Lo cierto es que la violencia nunca desapareció. Durante la cuarentena aumentaron las víctimas, quienes, en cualquier caso, experimentaron un recrudecimiento de los crímenes. Lo único nuevo sobre este retorno fue que tocó a la puerta de los citadinos y apareció nuevamente en sus televisores y en el sonido de sus radios.
La gota que colmó la copa, sin embargo, no fueron las masacres ni los asesinatos por parte de los grupos ilegales, sino el asesinato de Javier Ordóñez a manos de la policía. Y es entendible: como si no estuviéramos abrumados ya por la cantidad de fuentes de violencia en el país, quedó claro que había que temer también a los que deberían defendernos por mandato constitucional. Colombia tiene una amplia historia de abusos del Estado, y los acontecimientos recientes confirman que no la hemos dejado atrás.

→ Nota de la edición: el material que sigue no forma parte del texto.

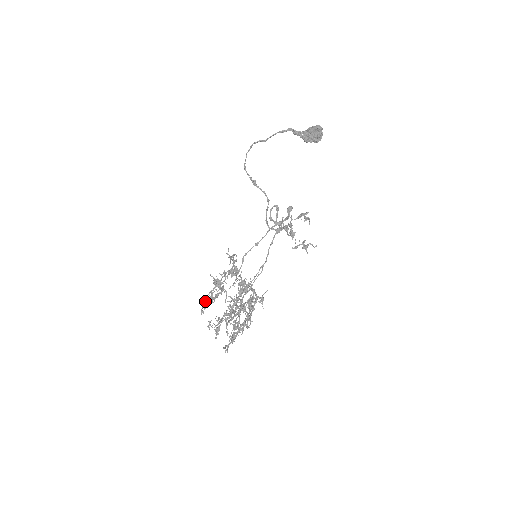
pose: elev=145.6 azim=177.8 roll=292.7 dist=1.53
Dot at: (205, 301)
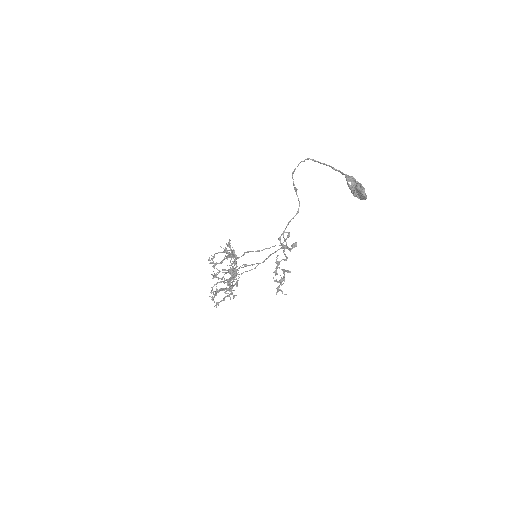
Dot at: (211, 258)
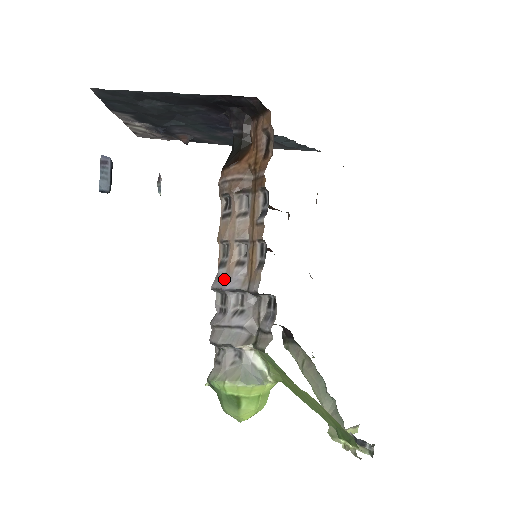
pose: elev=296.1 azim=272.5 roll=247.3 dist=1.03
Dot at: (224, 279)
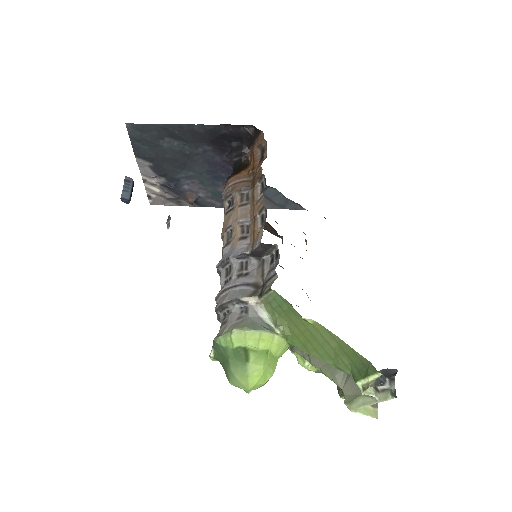
Dot at: (229, 252)
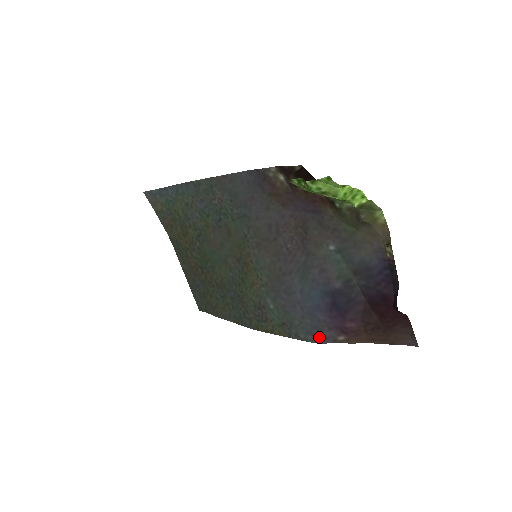
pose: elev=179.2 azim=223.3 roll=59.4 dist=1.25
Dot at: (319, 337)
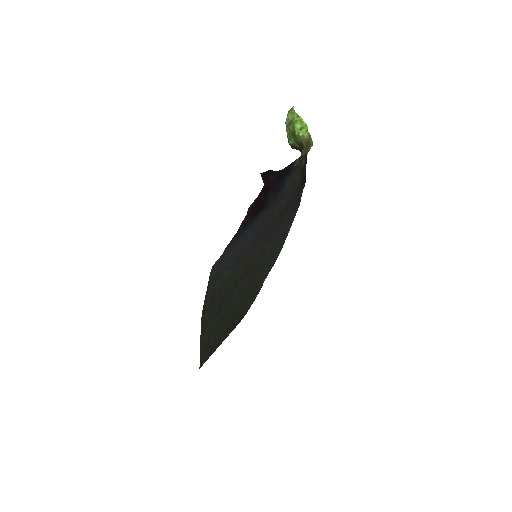
Dot at: (218, 260)
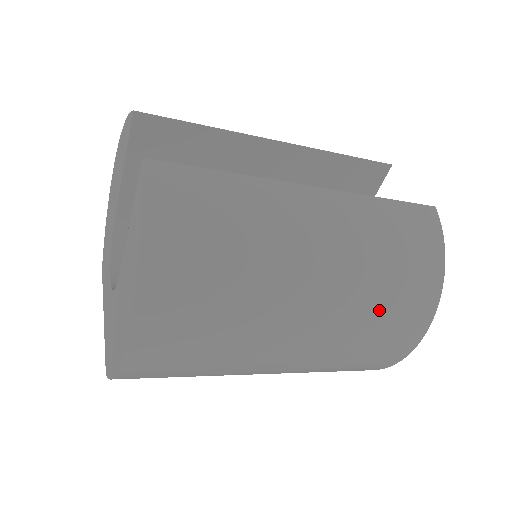
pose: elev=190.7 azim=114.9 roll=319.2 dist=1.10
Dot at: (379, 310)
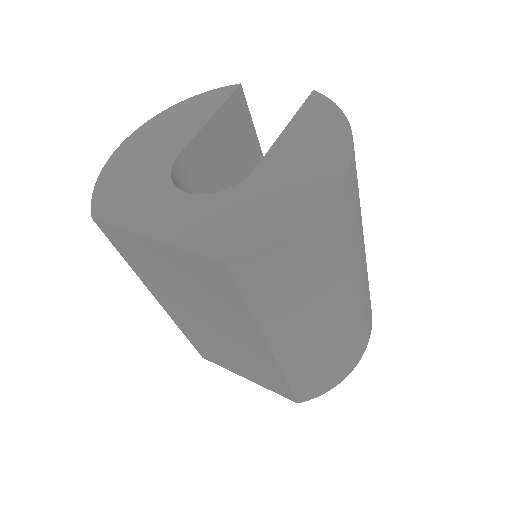
Dot at: occluded
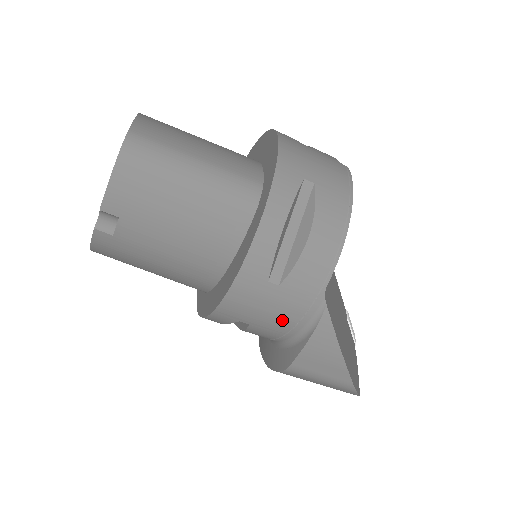
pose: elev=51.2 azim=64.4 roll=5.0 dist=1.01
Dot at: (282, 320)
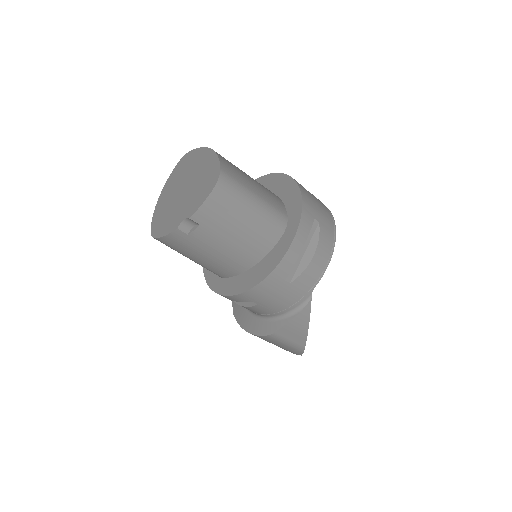
Dot at: (281, 304)
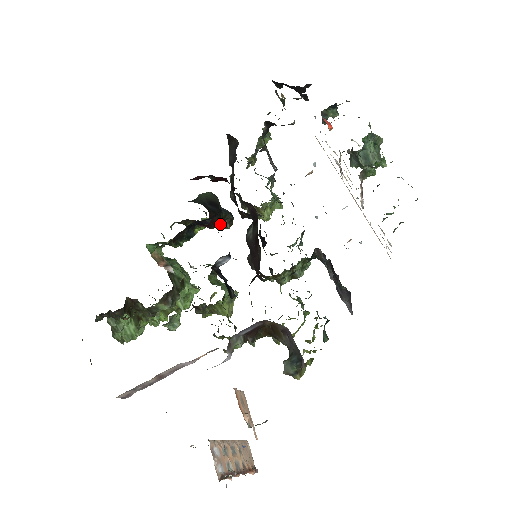
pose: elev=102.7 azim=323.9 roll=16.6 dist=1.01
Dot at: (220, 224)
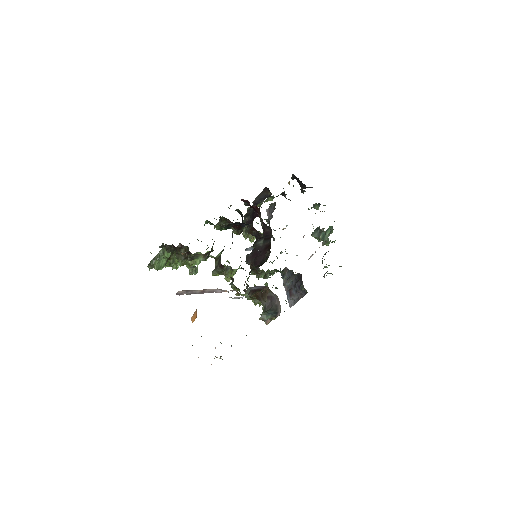
Dot at: (234, 230)
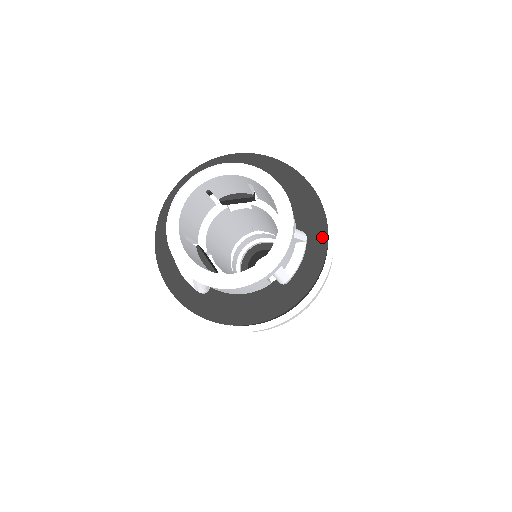
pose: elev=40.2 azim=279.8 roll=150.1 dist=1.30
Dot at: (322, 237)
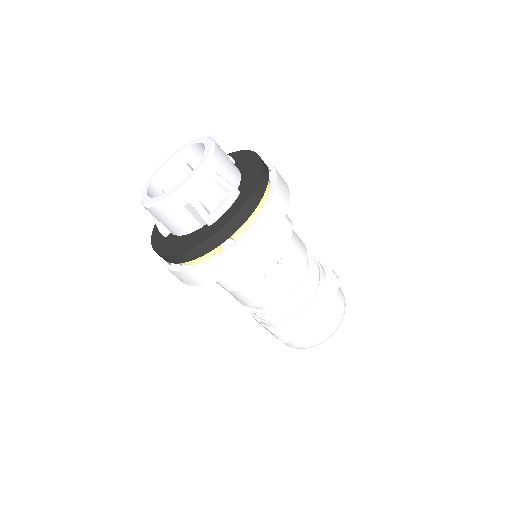
Dot at: (249, 192)
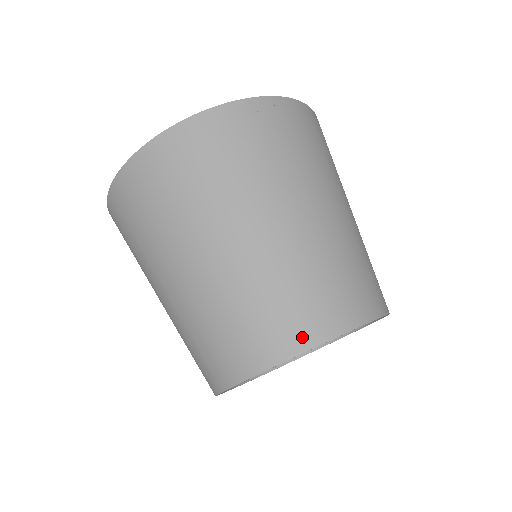
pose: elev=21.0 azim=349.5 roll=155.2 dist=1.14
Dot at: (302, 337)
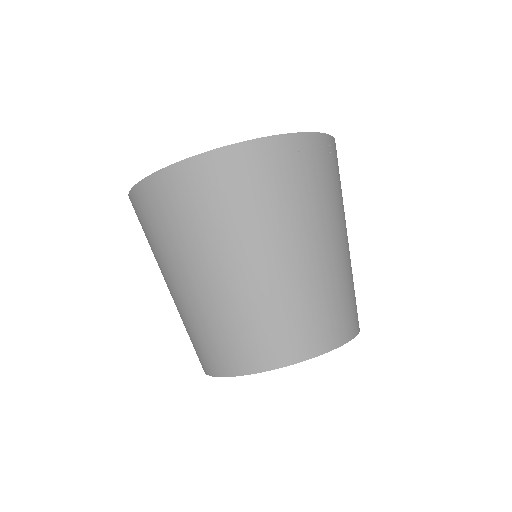
Dot at: (316, 345)
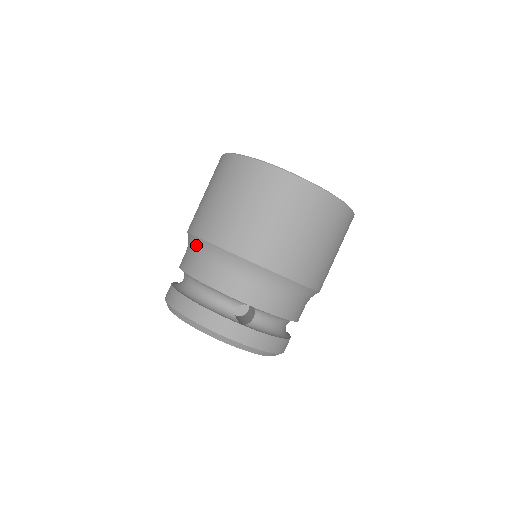
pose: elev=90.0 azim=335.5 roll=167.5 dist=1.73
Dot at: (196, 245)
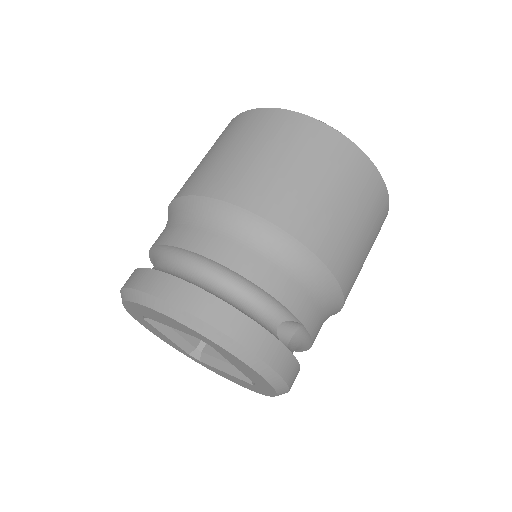
Dot at: (233, 220)
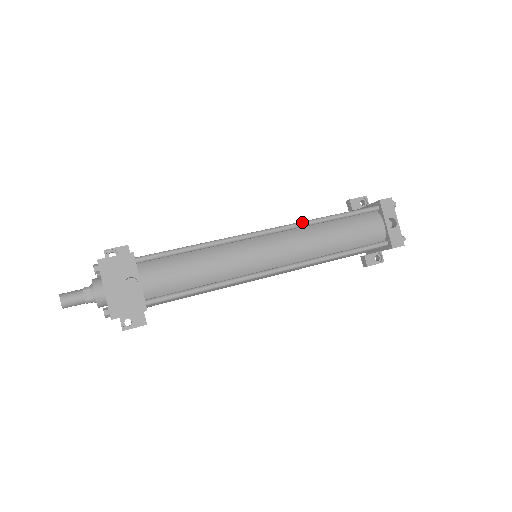
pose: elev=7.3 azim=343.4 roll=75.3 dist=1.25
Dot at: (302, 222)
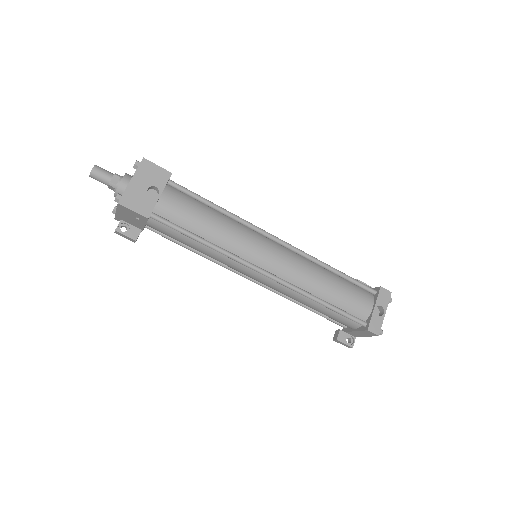
Dot at: (310, 255)
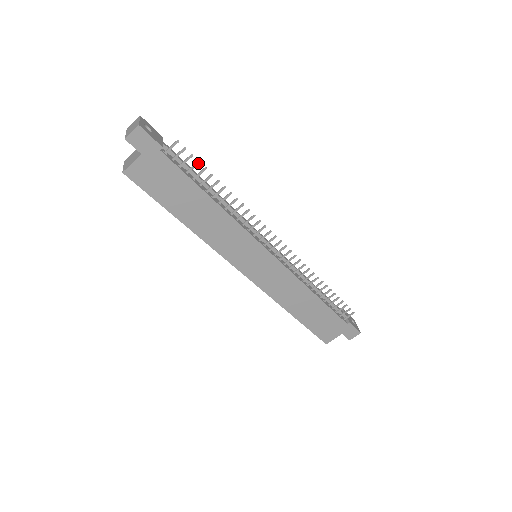
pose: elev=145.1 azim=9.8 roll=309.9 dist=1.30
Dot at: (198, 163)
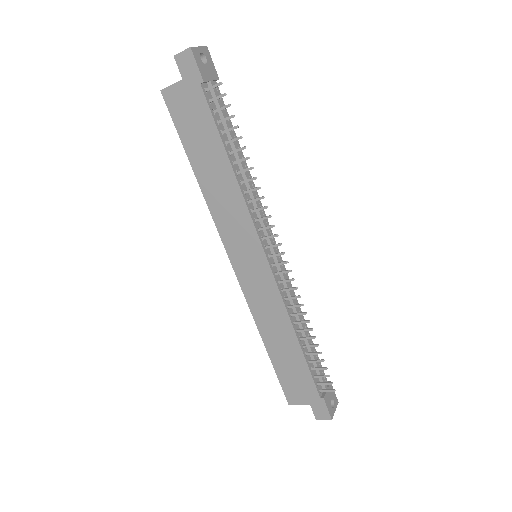
Dot at: (232, 117)
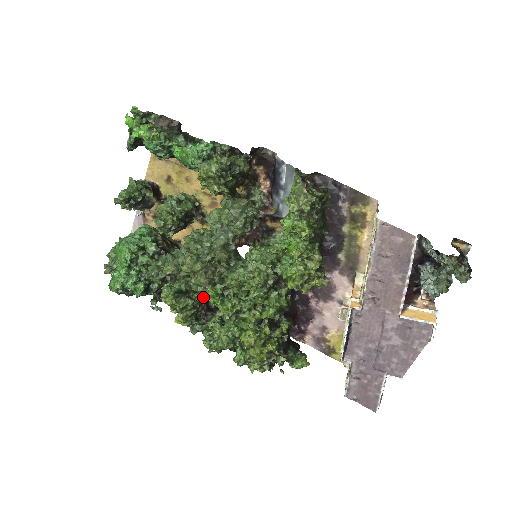
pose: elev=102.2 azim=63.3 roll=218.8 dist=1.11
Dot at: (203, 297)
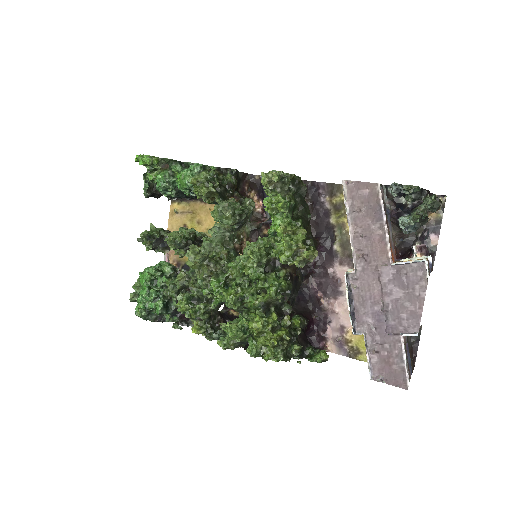
Dot at: (209, 289)
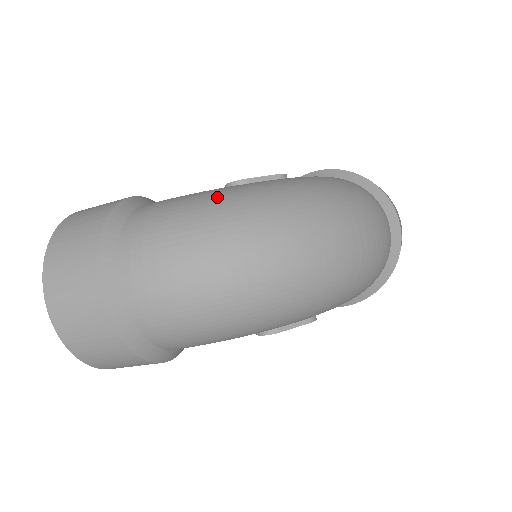
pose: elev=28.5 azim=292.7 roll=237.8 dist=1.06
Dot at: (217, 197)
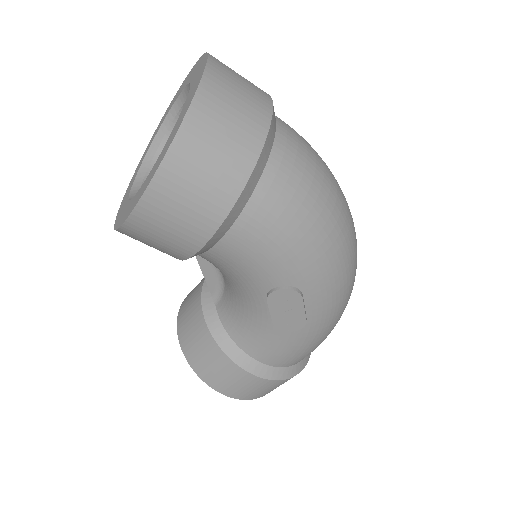
Dot at: occluded
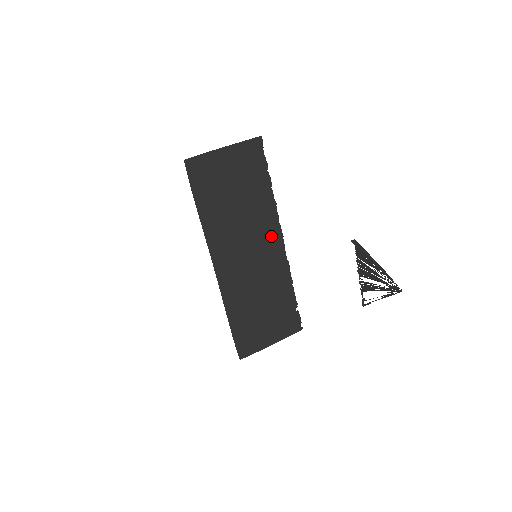
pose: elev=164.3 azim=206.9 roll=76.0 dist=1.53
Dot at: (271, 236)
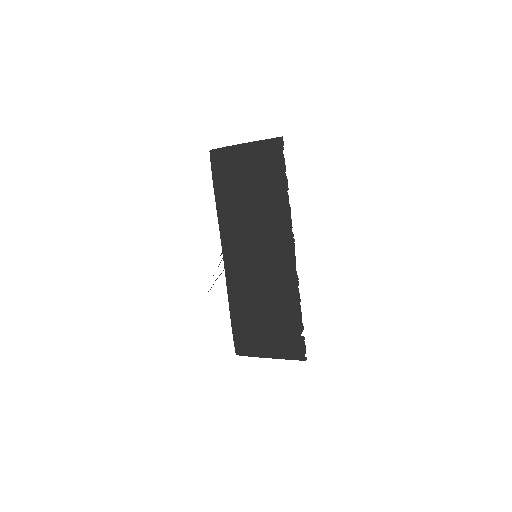
Dot at: (282, 243)
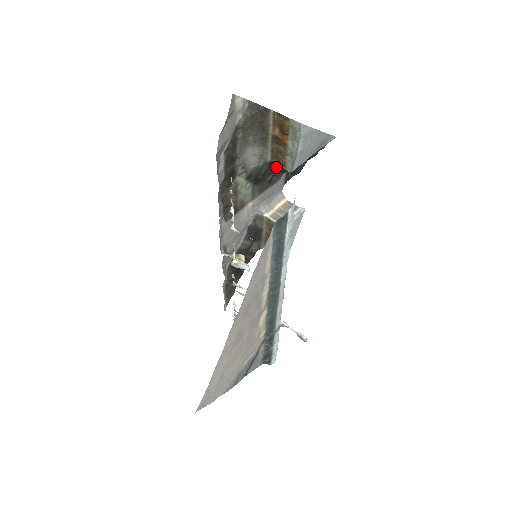
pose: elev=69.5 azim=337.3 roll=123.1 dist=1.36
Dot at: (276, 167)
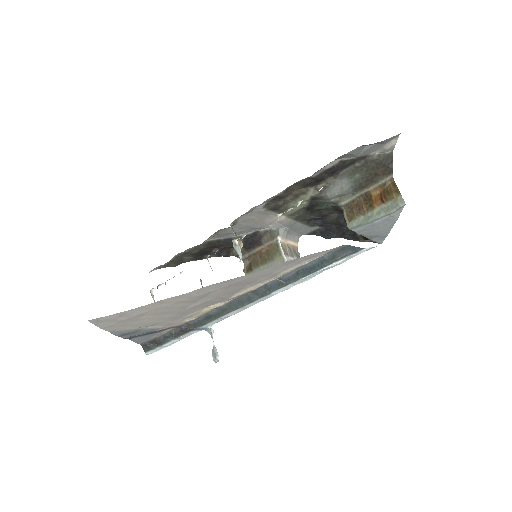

Pero que no se engañe nadie, las protestas de anoche no son solo producto de la indignación hacia la policía, sino que son también el resultado de una falta de compromiso estructural para vivir en paz y de un gobierno anulado que pretende liderar con eslóganes. Un gobierno que ha saboteado el proceso de paz, que es cínico con el lenguaje y cuya ineptitud resultó ser más dañina de lo que se hubiera podido presupuestar. Su responsabilidad, también hay que decirlo, es compartida entre los diferentes actores, no solo de la política, sino de la sociedad en general.
Lo que viene será lo que conocemos bien: cada actor interpretará el rol que le hemos establecido: los que dan las órdenes, ordenarán investigaciones exhaustivas; los que rechazan, rechazarán a todos; los que defienden, defenderán al gobierno y a la policía; y así sucesivamente irán pasando los que convocan, los que organizan, los que proponen y, al final, los que resisten.
Será deber de los jóvenes, que tenemos la energía y la independencia suficiente, definir qué rol jugaremos en este mapa de violencia. El impulso de la indignación deberá sostenerse en la respuesta, de lo contrario, como los nombres de las decenas de víctimas de las pasadas semanas, se perderá después del ímpetu y nos veremos, más temprano que tarde, repitiendo estos mismos discursos.